TEXT SECTION =>
*-*-*
Posted on Wednesday, February 15, 2006 - 10:49 am:   Edit Post Delete Post Print Post    Move Post (Moderator/Admin Only)

Scalia Calls Philosophical Foes 'Idiots'
Conservative Justice Dismisses Proponents of 'Living Constitution'
By JONATHAN EWING, AP


PONCE, Puerto Rico (Feb. 14) - People who believe the Constitution would break if it didn't change with society are "idiots," U.S. Supreme Court Justice Antonin Scalia says.

In a speech Monday sponsored by the conservative Federalist Society, Scalia defended his long-held belief in sticking to the plain text of the Constitution "as it was originally written and intended."

"Scalia does have a philosophy, it's called originalism," he said. "That's what prevents him from doing the things he would like to do," he told more than 100 politicians and lawyers from this U.S. island territory.

According to his judicial philosophy, he said, there can be no room for personal, political or religious beliefs.

Scalia criticized those who believe in what he called the "living Constitution."
*-*-*
ACTIVITY =>
Carry on the news article about Justice Scalia's speech in Puerto Rico, picking up right after its final sentence.

DATA LISTING =>
*-*-*
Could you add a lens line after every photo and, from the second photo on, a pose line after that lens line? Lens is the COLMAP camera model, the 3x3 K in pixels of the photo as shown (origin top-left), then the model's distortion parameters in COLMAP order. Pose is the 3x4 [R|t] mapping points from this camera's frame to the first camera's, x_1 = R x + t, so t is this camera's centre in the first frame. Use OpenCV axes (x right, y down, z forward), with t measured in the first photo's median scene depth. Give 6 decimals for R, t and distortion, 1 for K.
*-*-*
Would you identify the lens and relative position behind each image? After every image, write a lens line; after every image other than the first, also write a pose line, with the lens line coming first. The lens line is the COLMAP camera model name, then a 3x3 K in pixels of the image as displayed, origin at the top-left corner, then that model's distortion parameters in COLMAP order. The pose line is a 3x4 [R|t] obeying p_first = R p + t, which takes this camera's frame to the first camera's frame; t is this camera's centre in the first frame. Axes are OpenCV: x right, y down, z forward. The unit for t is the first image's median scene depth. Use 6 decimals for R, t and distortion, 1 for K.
*-*-*
RESULT OF THIS EXERCISE =>
"That's the argument of flexibility and it goes something like this: The Constitution is over 200 years old and societies change. It has to change with society, like a living organism, or it will become brittle and break."

"But you would have to be an idiot to believe that," Scalia said. "The Constitution is not a living organism, it is a legal document. It says something and doesn't say other things."

Proponents of the living constitution want matters to be decided "not by the people, but by the justices of the Supreme Court."

"They are not looking for legal flexibility, they are looking for rigidity, whether it's the right to abortion or the right to homosexual activity, they want that right to be embedded from coast to coast and to be unchangeable," he said.

Scalia was invited to Puerto Rico by the Federalist Society for Law and Public Policy Studies. The organization was founded in 1982 as a debating society by students who believed professors at the top law schools were too liberal. Conservatives and libertarians mainly make up the 35,000 members.

Copyright 2006 The Associated Press.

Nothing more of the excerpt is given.